Tip 3: Construct Detailed Shot Lists
Beyond just having proper equipment, developing an expansive catalog of desired scenes and framings before arriving on location sets a disciplined creative vision. Rather than randomly capturing whatever is happening, meticulously planning exact moments like performer entrances, song crescendos, or crowd reactions you aim to feature ensures you execute deliberate, compelling shots in the moment.
In our shot list for Joezi, we storyboarded over a dozen ideas from highlighting vinyl record scratches on the turntables to wide shots emphasizing fist pumping fans. Revisiting these motifs across individual numbers then created diverse editing options come post-production time.
Tip 4: Record Backup Audio!
While built-in camera microphones grab adequate sound for syncing video in editing, only utilizing that scratch track risks subpar audio. Instead, have the performer’s management team patch a soundboard feed with isolated crowd mics directly into external recorders, if possible. This results in pristine, balanced audio closely matching what the audience hears.
Tip 5: Mind Your Camera Settings
Nailing correct white balance, picture profile, ISO, shutter speed, aperture, and focus mode settings before performances get underway prevents you losing great scenes while tweaking things mid-show. For concerts, consider custom white balance modes to balance stage lighting color casts. Boost picture profile contrast to cut through atmospheric haze. Dial ISO up for exposure flexibility. Then set a shutter angle of 180 degrees for proper motion blur with Variable ND filters on lenses to handle brightness shifts quickly.
Tip 6: Talk Through Camera Moves
Having a director personally guide videographers through headphones helps enormously when chasing the spontaneity of live events across multiple camera feeds. Rather than predictable static shots, having someone in the editing booth surveying all displays yell instructions like “Camera 1 go close on lead singer, Camera 2 pan left and find guitarist, be ready for solo!” keeps footage interesting in real time by working together reacting.
○ ○ ○ ○
Brief 1: What shutter angle do the concert filming tips recommend for proper motion blur?
Brief 2: Write out the concert filming tips word for word, starting at "Tip 3: Construct" and ending at "come post-production time.".
○ ○ ○ ○
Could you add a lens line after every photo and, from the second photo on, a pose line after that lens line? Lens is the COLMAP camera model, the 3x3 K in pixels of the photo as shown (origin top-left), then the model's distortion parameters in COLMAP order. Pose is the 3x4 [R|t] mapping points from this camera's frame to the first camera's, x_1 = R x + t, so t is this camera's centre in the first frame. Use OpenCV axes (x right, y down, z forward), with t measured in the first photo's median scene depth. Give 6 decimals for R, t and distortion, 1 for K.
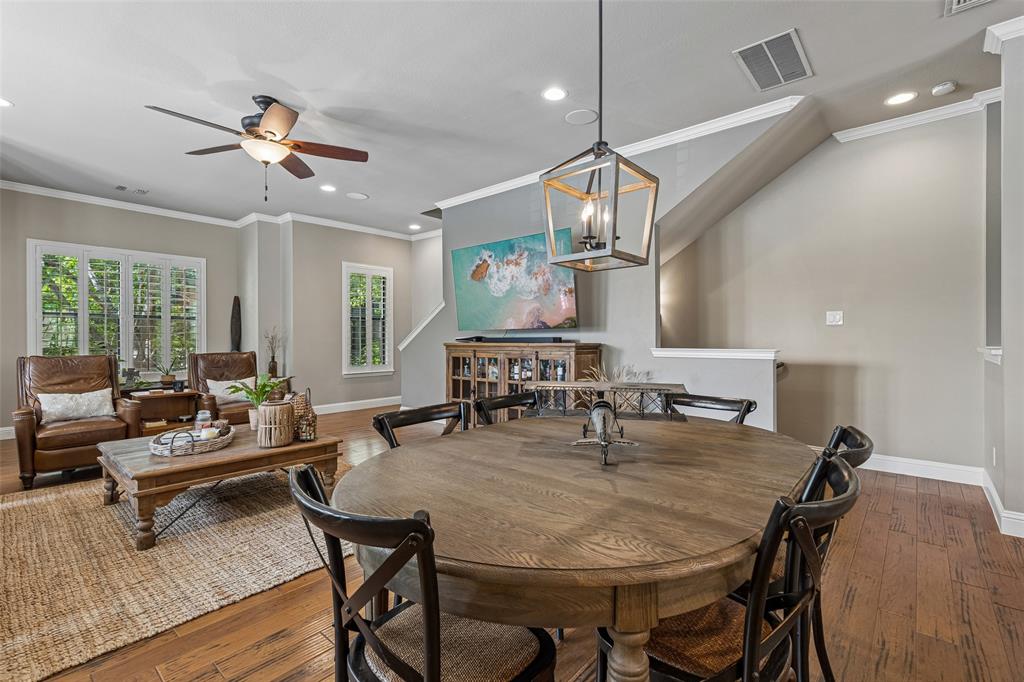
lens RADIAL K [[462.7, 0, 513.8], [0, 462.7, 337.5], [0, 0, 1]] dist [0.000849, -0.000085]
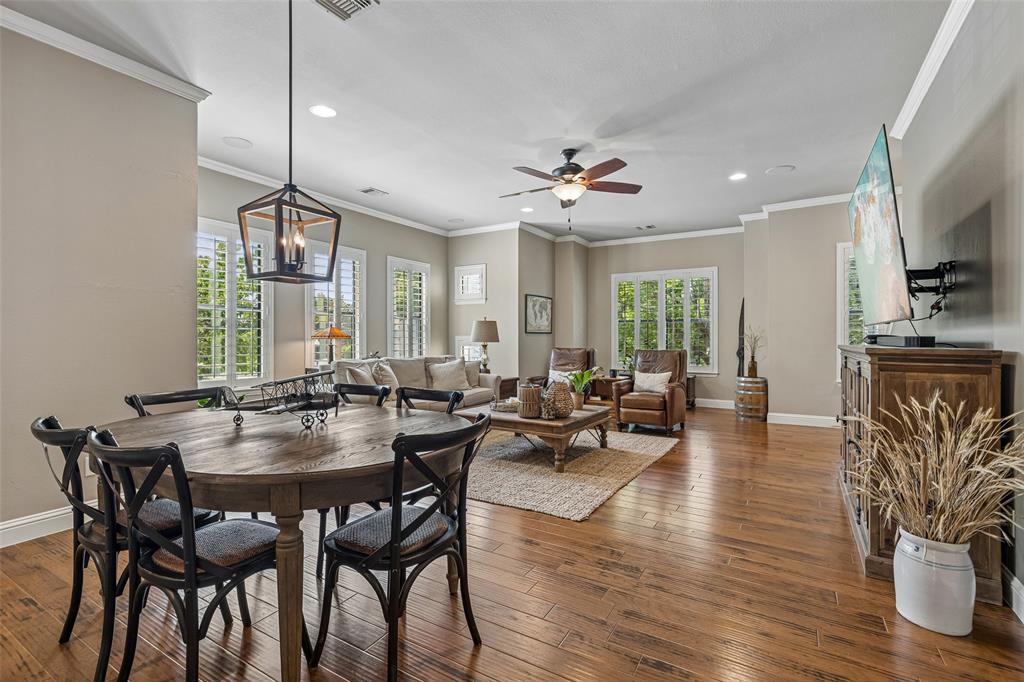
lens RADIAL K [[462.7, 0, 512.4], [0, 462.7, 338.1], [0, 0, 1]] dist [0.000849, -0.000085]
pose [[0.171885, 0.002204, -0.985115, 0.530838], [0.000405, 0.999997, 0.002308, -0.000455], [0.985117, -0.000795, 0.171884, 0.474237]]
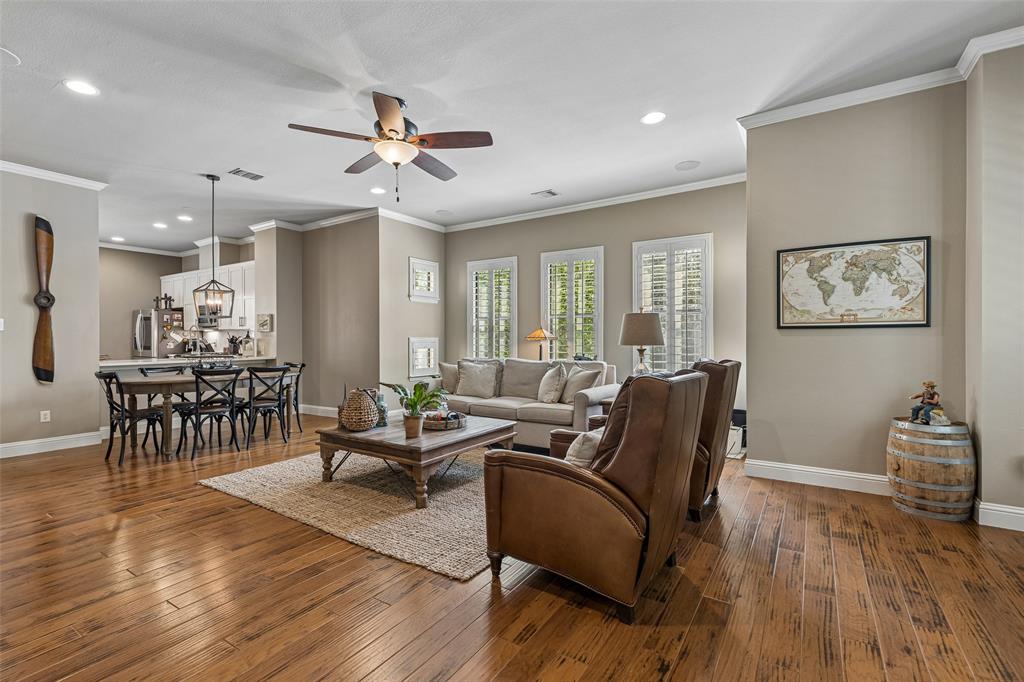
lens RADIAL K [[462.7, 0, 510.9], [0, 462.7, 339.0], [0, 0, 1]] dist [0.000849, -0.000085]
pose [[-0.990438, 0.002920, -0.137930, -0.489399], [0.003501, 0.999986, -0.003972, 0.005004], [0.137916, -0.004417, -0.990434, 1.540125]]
○ ○ ○ ○
Exercise answer 1: 180 degrees

Exercise answer 2:
Tip 3: Construct Detailed Shot Lists
Beyond just having proper equipment, developing an expansive catalog of desired scenes and framings before arriving on location sets a disciplined creative vision. Rather than randomly capturing whatever is happening, meticulously planning exact moments like performer entrances, song crescendos, or crowd reactions you aim to feature ensures you execute deliberate, compelling shots in the moment.
In our shot list for Joezi, we storyboarded over a dozen ideas from highlighting vinyl record scratches on the turntables to wide shots emphasizing fist pumping fans. Revisiting these motifs across individual numbers then created diverse editing options come post-production time.